One of Life’s Gripping Questions
Where do those slippers, shoes, bakyas, rubber shoes and sandals that we have seen on the road at one time or another in our lives come from???? Why on earth are they on the road? The other day, driving along EDSA Pasay City area I spotted a pair, yes a pair of slippers in the middle of the road. They were men’s slippers. One of them was busted, but the other looked intact. Picture this: you’re walking across EDSA (god knows why when its a major thoroughfare) and your slipper breaks. So to save time and effort, you take off both your freakin slippers and leave them in the middle of the freakin road and then continue walking to the other end of the road freakin barefoot. Charles Darwin’s Theory of Evolution is becoming more evident to me everyday!
Slippers I get. Slippers I understand. I mean they do break so if I see a slipper on the road, I figure it broke and the freakin owner was too much of a pig (yeah, I consider people who leave or throw trash on the road pigs) to pick up the freakin slipper and throw it in the freakin trashcan. But what about shoes? rubber shoes? one rubber shoe in the middle of the road? What the hell happened to the other shoe? Who dropped it and why in heaven’s name didn’t he notice that he had dropped his freaking rubber shoe?!
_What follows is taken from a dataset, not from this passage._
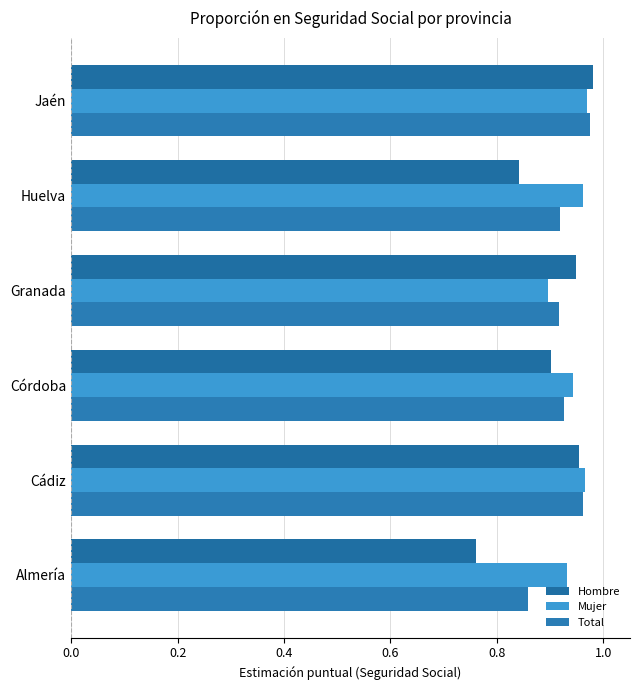

Which label corresponds to the largest value in the chart?

Jaén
The freakiest thing I once saw was when I was a kid and South Supermarket used to be in Magallanes. There was a car parked in an odd way along that long Magallanes road parallel to South Super Highway. It was open, but no one was inside. There was one shoe outside the driver’s door, a glamorous high heeled shoe that obviously belonged to a woman. Two policemen and other passersby surrounded the car. My mom was too dignified to stop and kibbitz like the other usis but later on our driver told us that the car had been there since early morning and there was no sign of a driver, nor of the owner of the shoe. Never heard anything about it again, but it certainly bewilders me what happened to her.
If I got out of my car and picked up every shoe, slipper, and the various footwear I see on the road hencefoth, I will probably have a huge shoe collection to beat Imelda Marcos’ after a few years. Too bad no one ever drops their Manolo Blahniks.